TEXTO DE ORIGEM:
>>>>>

Eleicoes 2014: o que os liberais podem esperar delas? Talvez pouco... - Paulo Roberto de Almeida

Nota preliminar, importante: Não me classifico como liberal, ou como qualquer outra coisa. Acho que todo rótulo, toda definição sintética, todo e qualquer tipo de classificação conceitual, sobretudo em matérias políticas ou econômica, são necessariamente redutores, quando não simplistas.
Certamente que, tendo vindo do marxismo estatizante, e evoluido com base na simples racionalidade instrumental, nas leituras e nas experiências de vida -- sobretudo depois de ter conhecido TODOS, sublinho todos, os capitalismos realmente existentes, avançados ou atrasados, e todos os socialismos, reais, surreais e esquizofrênicos -- hoje eu sou muito mais liberal em matéria econômica do que era em minha juventude, quando aderia (pelas leituras universitárias, obviamente) às soluções simplistas do socialismo igualitário e estatizante, e reconheço que os mercados livres podem fazer muito mais pela prosperidade dos povos e nações do que os regimes fortemente centralizados.
Mesmo aceitando que algumas soluções podem ter de ser inevitavelmente estatais -- provavelmente em matéria de educação e saúde, mas ainda aqui combinadas a soluções de mercado -- acredito que o Estado deva funcionar o mais possível em condições de competição market-like, ou seja, com abertura e transparência, custo-benefício, preços e retornos aferíveis.
Tendo feito esta longa introdução ao texto abaixo, vou postá-lo, alertando que preparei, preventivamente à pergunta efetuada pelos Estudantes pela Liberdade, como um guia pessoal de conduta, e um esclarecimento preventivo quanto ao próximo pleito.
Ou seja, não espero, e não esperem, muito dele.
As eleições NÃO vão dar o que o Brasil precisa, que seria uma reforma completa de seus fundamentos econômicos, administrativos, educacionais, culturais.
Mas, elas podem pelo menos nos ajudar a AFASTAR o que não serve, e eu digo imediatamente, o que NÃO nos serve: uma máfia totalitária, corrupta e mentirosa, instalada no poder, explorando a ingenuidade dos pobres e a conivência dos espertos e dos muito ricos.
Se ela permitir pelo menos isso, já será um ganho...
Paulo Roberto de Almeida


O que os liberais podem esperar das eleições de 2014?

<<<<<

LINHAS DE ENTRADA:
>>>>>

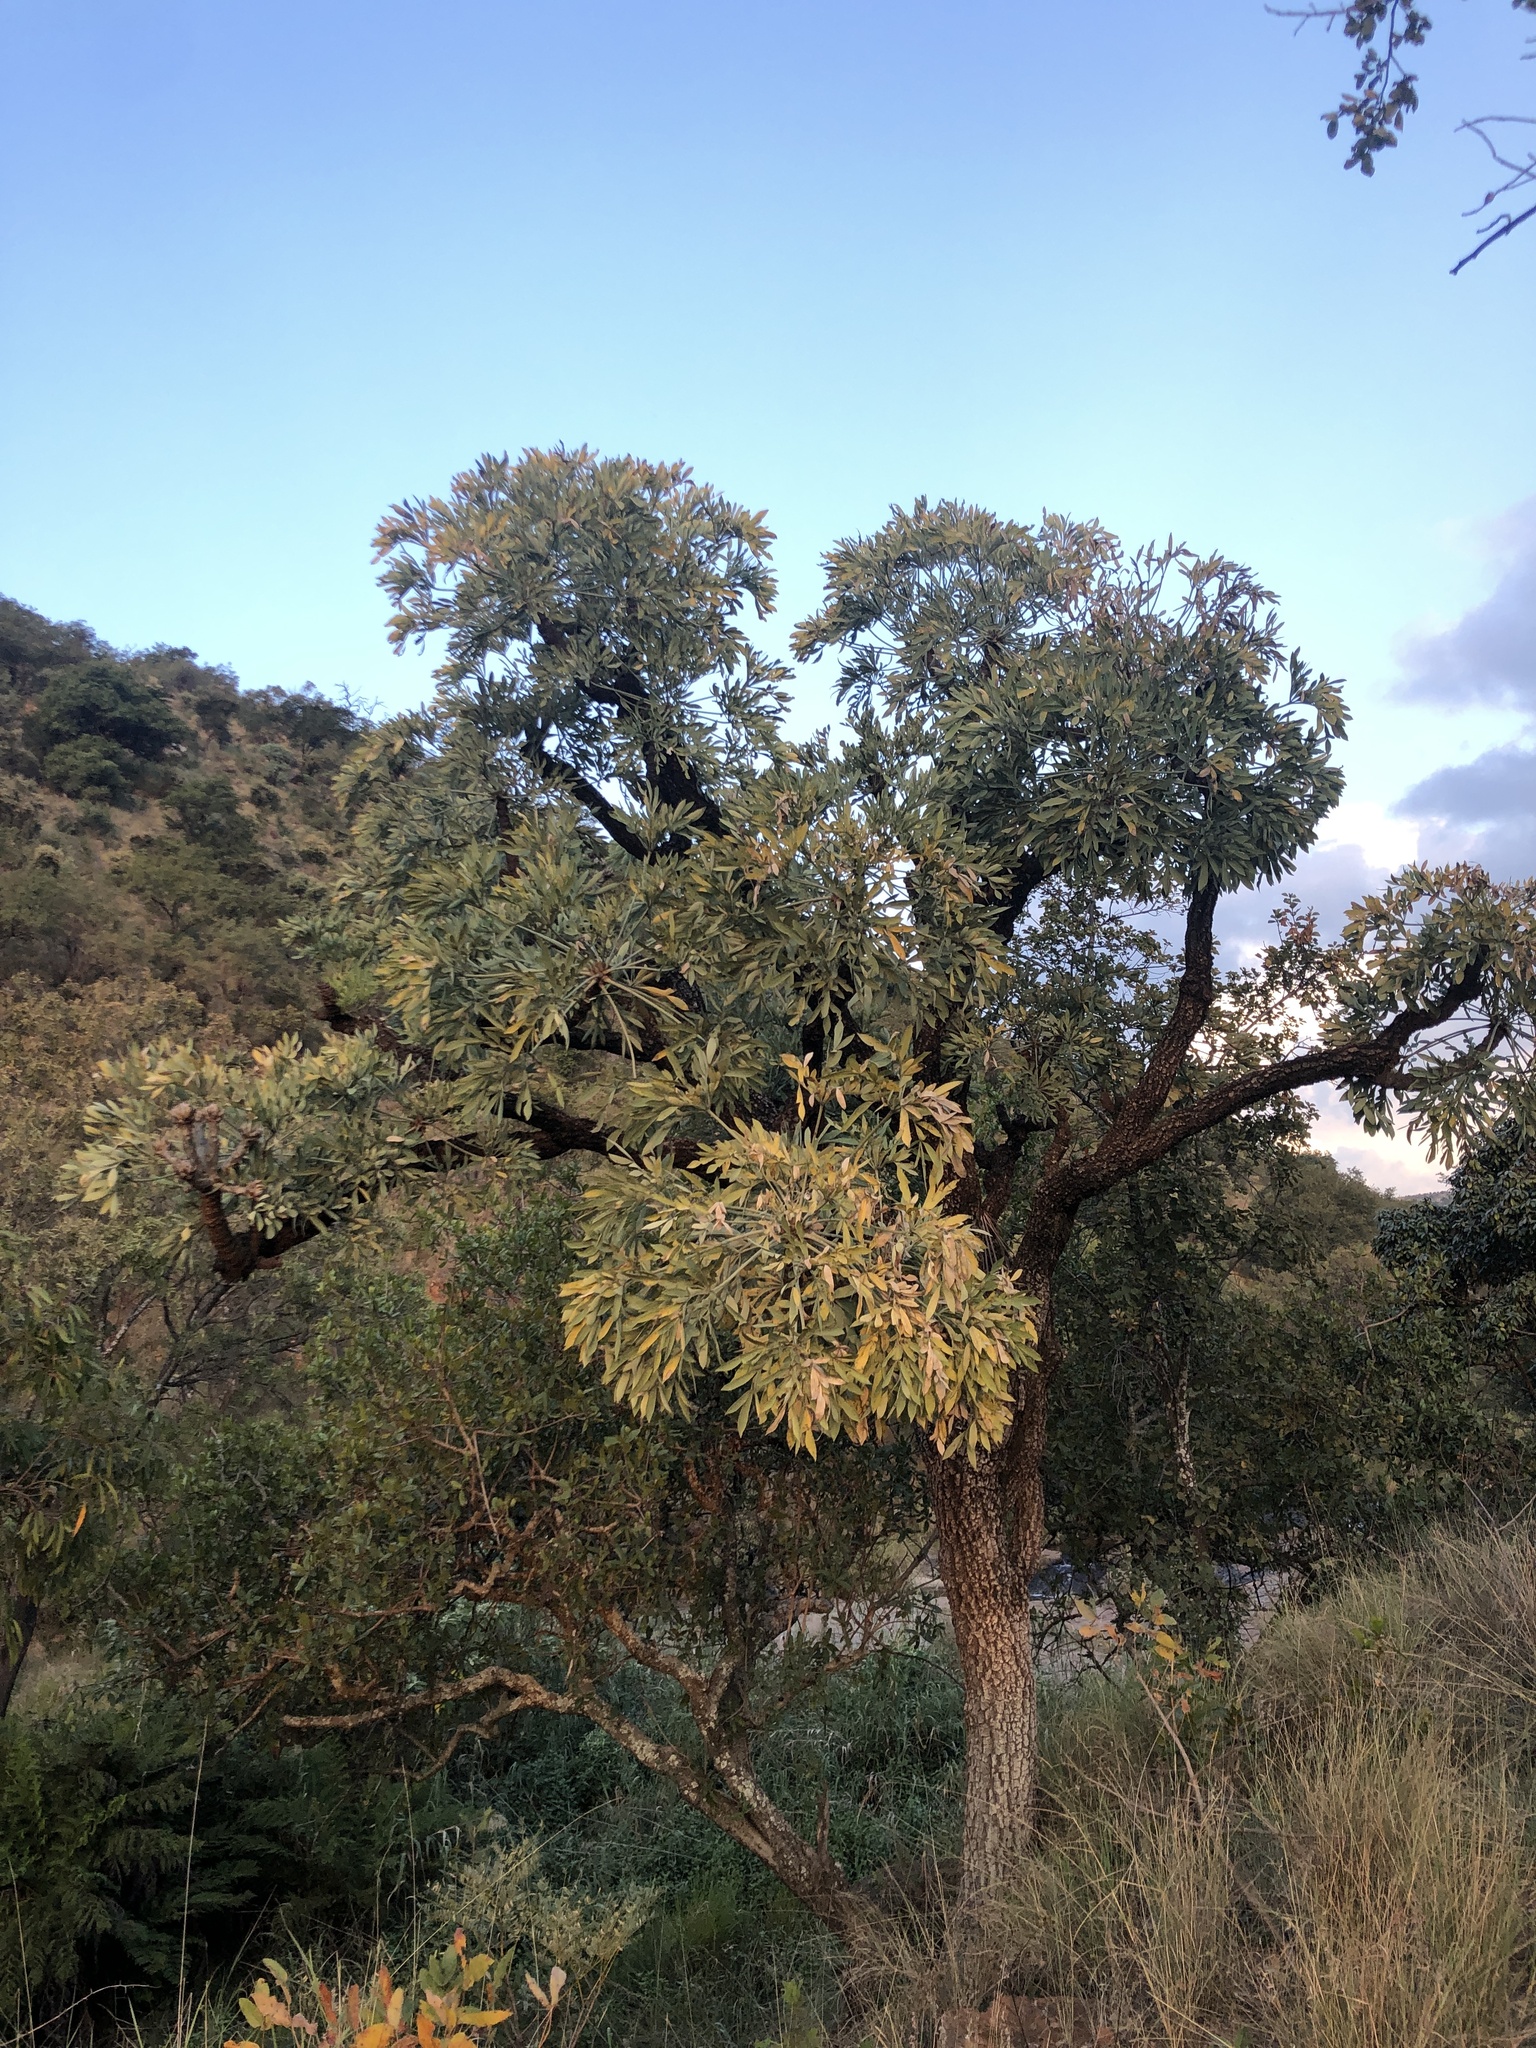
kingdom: Plantae
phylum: Tracheophyta
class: Magnoliopsida
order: Apiales
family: Araliaceae
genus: Cussonia
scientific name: Cussonia transvaalensis
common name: Grey cabbage-tree
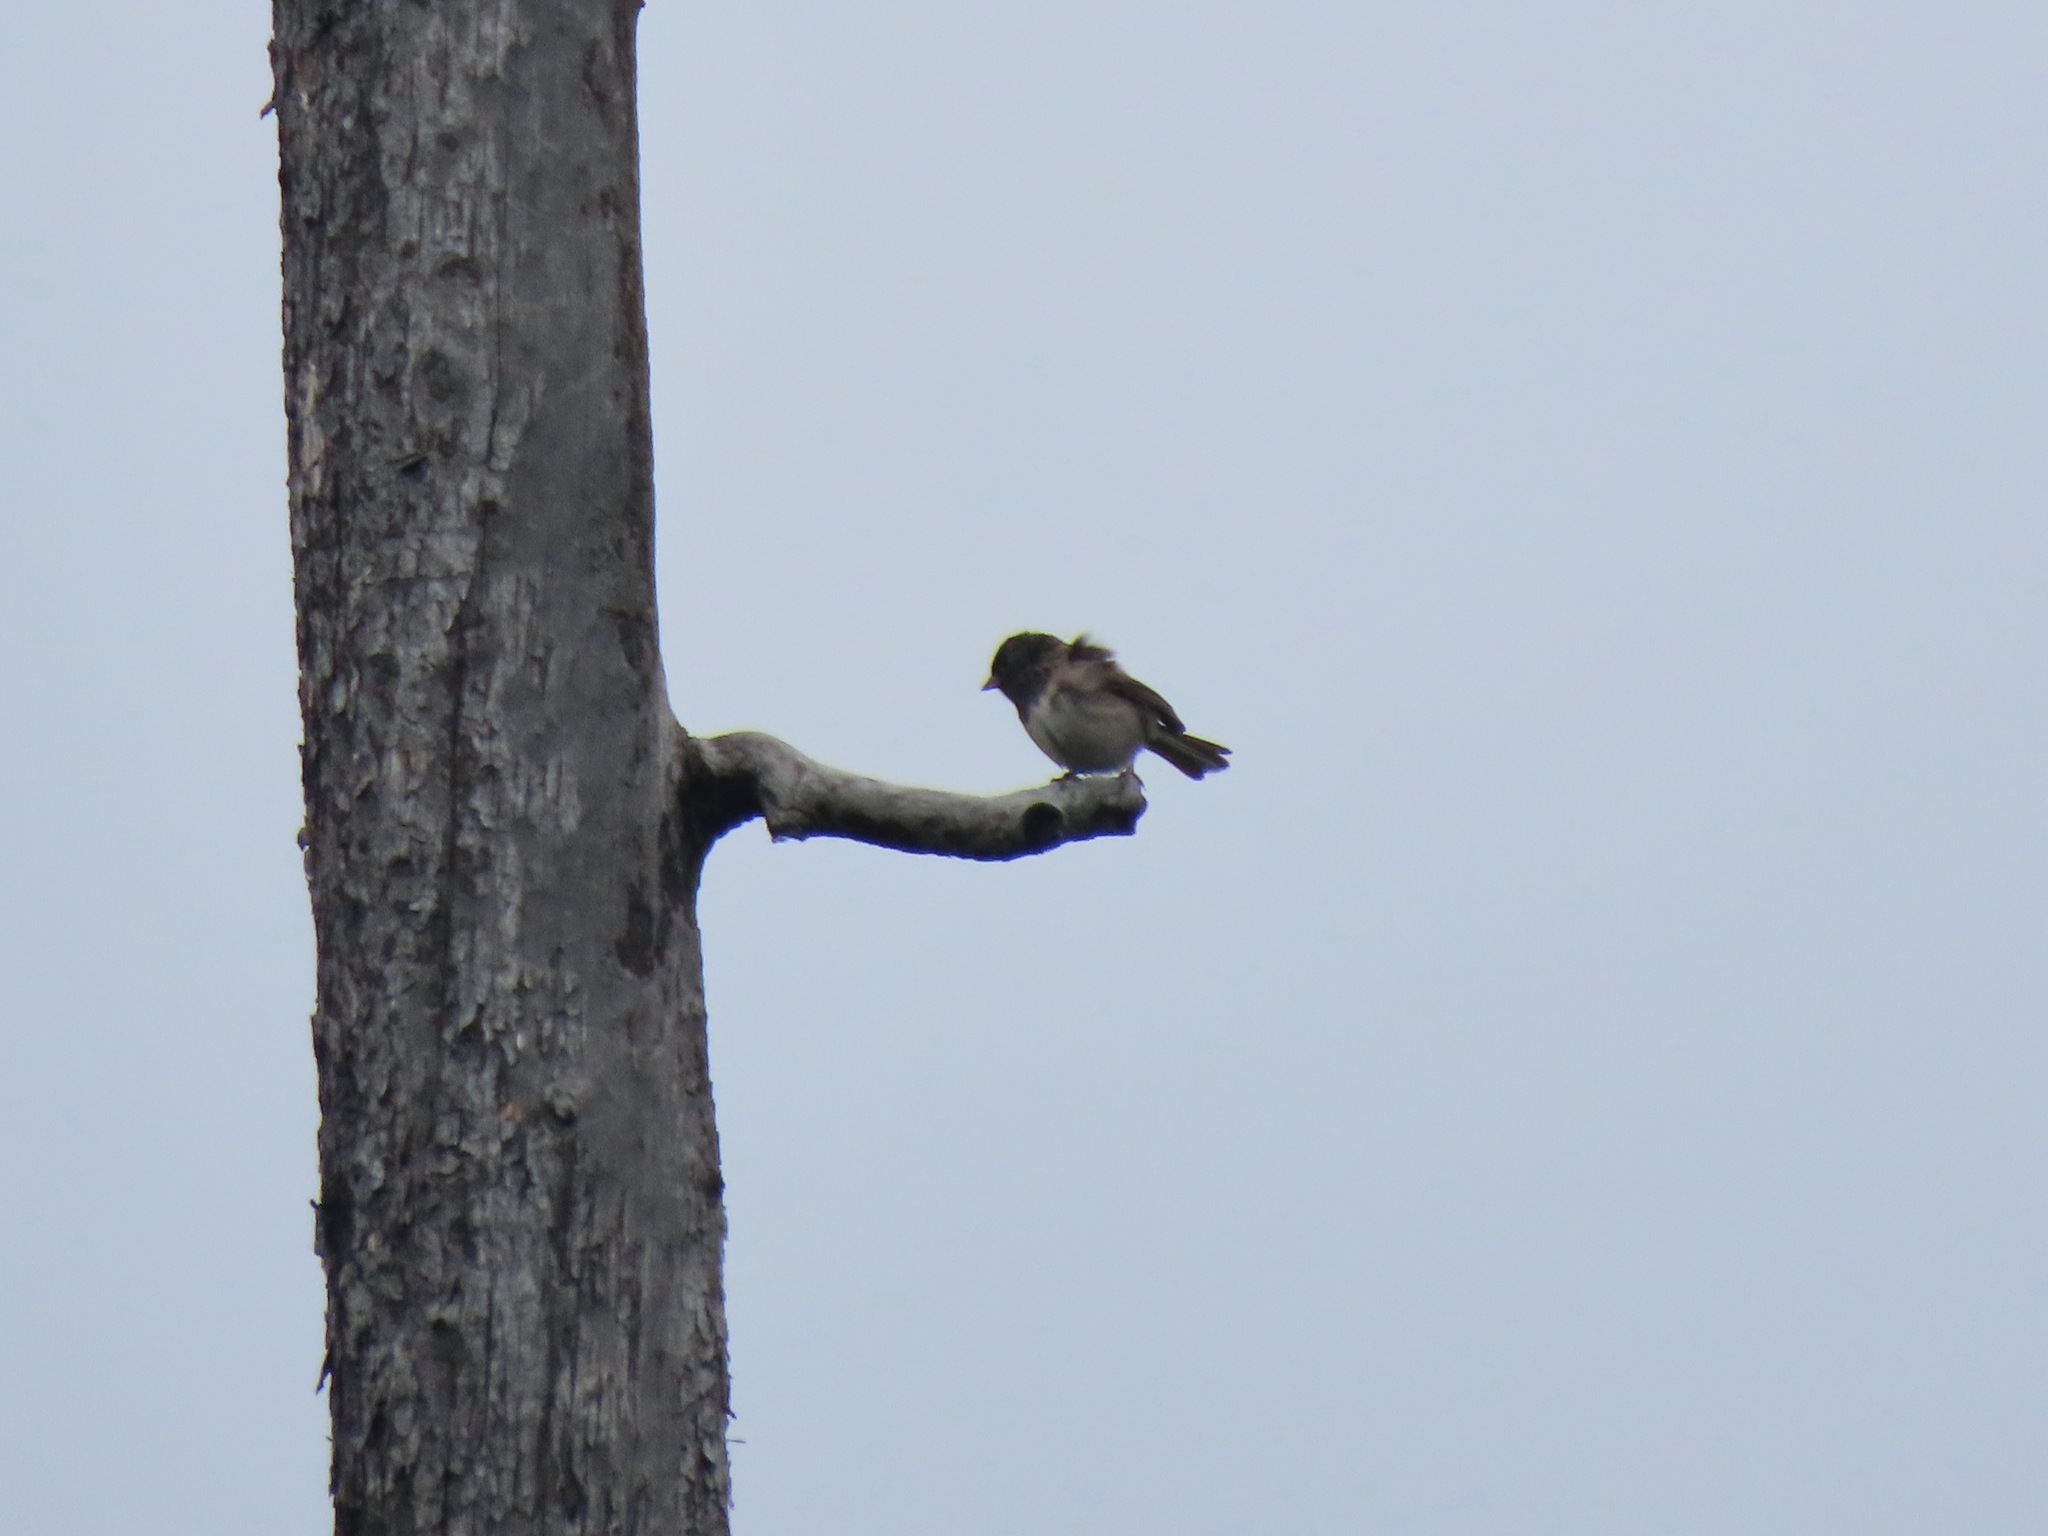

<<<<<

ENUNCIADO 1:
Responda com base no texto sobre as eleições de 2014:
(a) Em quais matérias, segundo o texto, algumas soluções provavelmente terão de ser estatais?
(b) Quem efetuou a pergunta mencionada no texto?
(c) De que reforma o Brasil precisaria, segundo o texto?
ENUNCIADO 2: Edite as linhas de entrada, trocando "common name" por "nome popular" e mantendo todo o resto sem alteração. Não inclua as imagens na resposta.

RESULTADO FINAL 1:
(a) Em matéria de educação e saúde.
(b) Os Estudantes pela Liberdade.
(c) De uma reforma completa de seus fundamentos econômicos, administrativos, educacionais e culturais.

RESULTADO FINAL 2:
kingdom: Plantae
phylum: Tracheophyta
class: Magnoliopsida
order: Apiales
family: Araliaceae
genus: Cussonia
scientific name: Cussonia transvaalensis
nome popular: Grey cabbage-tree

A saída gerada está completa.